Sous les tentes du Beled-el-Djerid[3] comme sous les toits des Ksours,
on raconte bien des aventures de sa jeunesse et je veux te dire la
première, parce qu'elle influa sur toute sa vie.
[Note 3: Pays des dattes.]
O Dieu! ôte le regard du méchant de ses yeux, ôte lui la langue des
lèvres; taille-le entre les jambes pour qu'il ne puisse engendrer des
méchants comme lui. Mais pour celui qui a expié avant l'heure, sois
plein de miséricorde!

III
Il avait à peine seize ans, et déjà il savait habiller le mensonge de la
robe de la vérité. C'est dire qu'il était homme. Et comme il avait de
l'audace et que les filles des tribus le trouvaient beau, il profitait de ces
avantages pour semer le désordre. Il se glissait entre les coeurs et les

séparait.
Longtemps on ignora ses intrigues, car il fut assez habile pour les tenir
secrètes: seulement de vagues soupçons planaient.
C'est sur ces entrefaites que son père, Ahmed-ben-Rahan, cheik aux
Ouled-Ascars, fraction des Ouled-Sidi-Abid, prit sa quatrième épouse.
La deuxième et la troisième étaient mortes depuis plus d'un an, et la
première, la mère de Mansour, restée seule, avait dit au cheik:
--Seigneur, je suis fatiguée; je me fais vieille car j'ai bientôt trente-cinq
ans et depuis vingt je te sers, fidèle, laborieuse et soumise; je t'ai
toujours gardé précieusement ce que Dieu ordonne à la femme de
garder à son époux et tu n'eus jamais contre moi un sujet de plainte.
Dieu a béni ma couche, car je t'ai donné pour fils le plus beau et le plus
fier garçon des Ouled-Ascars.
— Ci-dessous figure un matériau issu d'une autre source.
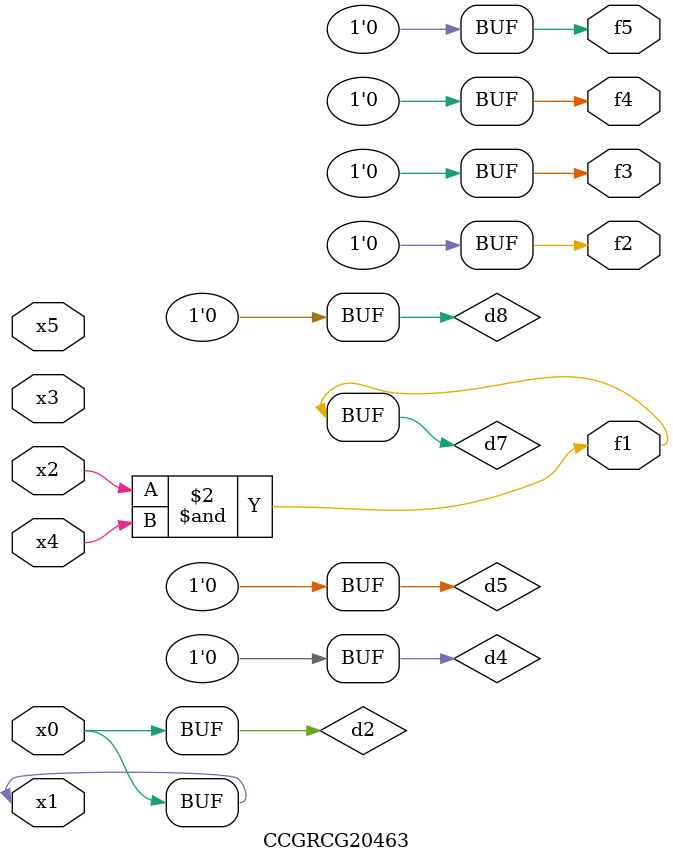
<source format=v>
module CCGRCG20463(
	input x0, x1, x2, x3, x4, x5,
	output f1, f2, f3, f4, f5
);

	wire d1, d2, d3, d4, d5, d6, d7, d8, d9;

	nand (d1, x1);
	buf (d2, x0, x1);
	nand (d3, x2, x4);
	and (d4, d1, d2);
	and (d5, d1, d2);
	nand (d6, d1, d3);
	not (d7, d3);
	xor (d8, d5);
	nor (d9, d5, d6);
	assign f1 = d7;
	assign f2 = d8;
	assign f3 = d8;
	assign f4 = d8;
	assign f5 = d8;
endmodule

</source>
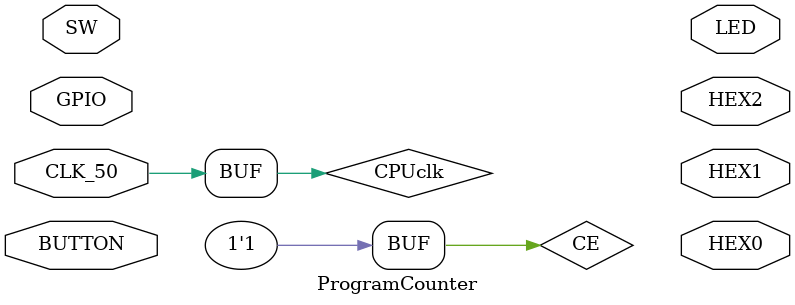
<source format=v>

module ProgramCounter(
	input		CLK_50,
	input	[3:0]	SW,
	input	[1:0]	BUTTON,
	output	[6:0]	HEX0,
	output	[6:0]	HEX1,
	output	[6:0]	HEX2,
	output	[7:0]	LED,
	inout	[35:0]	GPIO
);

//=======================//
//    PC reg / wires     //
//=======================//
reg [3:0] Counter = 4'b0000; //4 bit program counter (change this value to jump)
wire CE = 1'b1; //Count Enable (leave 1 as default)
wire CPUclk;
assign CPUclk = CLK_50; 


//======================//
//     4 Bit counter    //
//======================//

always @(posedge CPUclk & CE) begin
	Counter = Counter + 1'b1;
	if(Counter == 4'b1111) begin
		Counter = 4'b0000;
	end
end

endmodule

</source>
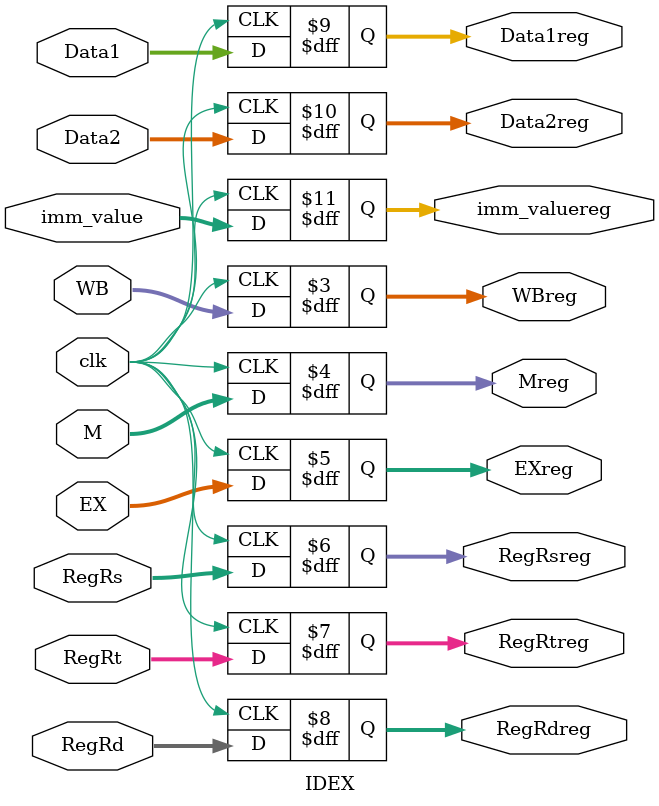
<source format=v>
module IDEX(clk,WB,M,EX,Data1,Data2,imm_value,RegRs,RegRt,RegRd,WBreg,Mreg,EXreg,Data1reg,
Data2reg,imm_valuereg,RegRsreg,RegRtreg,RegRdreg);

 input clk;
 input [1:0] WB;
 input [2:0] M;
 input [3:0] EX;
 input [4:0] RegRs,RegRt,RegRd;
 input [31:0] Data1,Data2,imm_value;
 output [1:0] WBreg;
 output [2:0] Mreg;
 output [3:0] EXreg;
 output [4:0] RegRsreg,RegRtreg,RegRdreg;
 output [31:0] Data1reg,Data2reg,imm_valuereg;

 reg [1:0] WBreg;
 reg [2:0] Mreg;
 reg [3:0] EXreg;
 reg [31:0] Data1reg,Data2reg,imm_valuereg;
 reg [4:0] RegRsreg,RegRtreg,RegRdreg;

 initial begin
	 WBreg = 0; 
	 Mreg = 0;
	 EXreg = 0;
	 Data1reg = 0;
	 Data2reg = 0;
	 imm_valuereg = 0;
	 RegRsreg = 0;
	 RegRtreg = 0;
	 RegRdreg = 0;
 end

 always@(posedge clk)
 begin
	 WBreg <= WB;
	 Mreg <= M;
	 EXreg <= EX;
	 Data1reg <= Data1;
	 Data2reg <= Data2;
	 imm_valuereg <= imm_value;
	 RegRsreg <= RegRs;
	 RegRtreg <= RegRt;
	 RegRdreg <= RegRd;
 end

endmodule
</source>
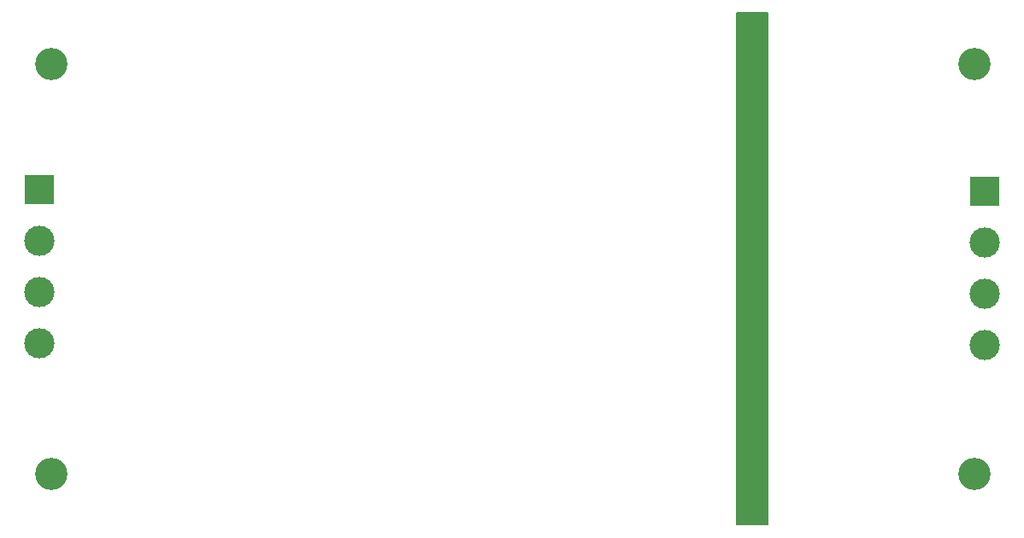
<source format=gbr>
%TF.GenerationSoftware,KiCad,Pcbnew,(6.0.0)*%
%TF.CreationDate,2022-09-01T11:08:40-05:00*%
%TF.ProjectId,Power-Board,506f7765-722d-4426-9f61-72642e6b6963,rev?*%
%TF.SameCoordinates,Original*%
%TF.FileFunction,Soldermask,Bot*%
%TF.FilePolarity,Negative*%
%FSLAX46Y46*%
G04 Gerber Fmt 4.6, Leading zero omitted, Abs format (unit mm)*
G04 Created by KiCad (PCBNEW (6.0.0)) date 2022-09-01 11:08:40*
%MOMM*%
%LPD*%
G01*
G04 APERTURE LIST*
%ADD10C,0.150000*%
%ADD11C,3.200000*%
%ADD12R,3.000000X3.000000*%
%ADD13C,3.000000*%
G04 APERTURE END LIST*
D10*
X72948800Y-50800D02*
X76047600Y-50800D01*
X76047600Y-50800D02*
X76047600Y-50749200D01*
X76047600Y-50749200D02*
X72948800Y-50749200D01*
X72948800Y-50749200D02*
X72948800Y-50800D01*
G36*
X72948800Y-50800D02*
G01*
X76047600Y-50800D01*
X76047600Y-50749200D01*
X72948800Y-50749200D01*
X72948800Y-50800D01*
G37*
D11*
%TO.C,H4*%
X5080000Y-45720000D03*
%TD*%
D12*
%TO.C,J2*%
X97536000Y-17729200D03*
D13*
X97536000Y-22809200D03*
X97536000Y-27889200D03*
X97536000Y-32969200D03*
%TD*%
D11*
%TO.C,H3*%
X96520000Y-5080000D03*
%TD*%
D12*
%TO.C,J1*%
X3892200Y-17551400D03*
D13*
X3892200Y-22631400D03*
X3892200Y-27711400D03*
X3892200Y-32791400D03*
%TD*%
D11*
%TO.C,H2*%
X5080000Y-5080000D03*
%TD*%
%TO.C,H1*%
X96520000Y-45720000D03*
%TD*%
M02*

</source>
Maintenant, voici: j'ai besoin de repos. Je
serai toujours ta servante et ton épouse. Mais je te prie, prends-en une
autre qui m'aide à aplanir ta vie. Prends-la belle, pour qu'elle réjouisse
ta vue; jeune et forte, pour qu'elle puisse longtemps te servir.
Et le cheik choisit une toute jeune fille du pays des Beni-Mzab aux
plaines sablonneuses, qui n'avait pas encore vu quatorze fois fleurir les
palmiers. Ses lèvres avaient la couleur des grenades rouges et ses yeux
le reflet des lames des yatagans tirés au soleil.
Elle s'appelait Meryem.

IV
Dès qu'il vit cette douce étoile briller sous la tente paternelle, Mansour
sentit son coeur s'amollir; et quand pour la première fois elle laissa
tomber devant lui le voile de sa face, il crut contempler une des houris
que le Prophète promet aux élus.
Il sortit tout agité de la tente et s'en alla, marchant sans savoir où. Il

voulait cacher à tous son trouble, car il craignait qu'on ne lût sur son
front les pensées qui l'agitaient.
Le lendemain, il dit à Kradidja, sa mère:
--Mère, il faut que je parte d'ici.
--Pourquoi? tu ne peux quitter la tente au moment où vient d'entrer une
hôtesse nouvelle. Les noces ne sont pas finies et tu parles de partir?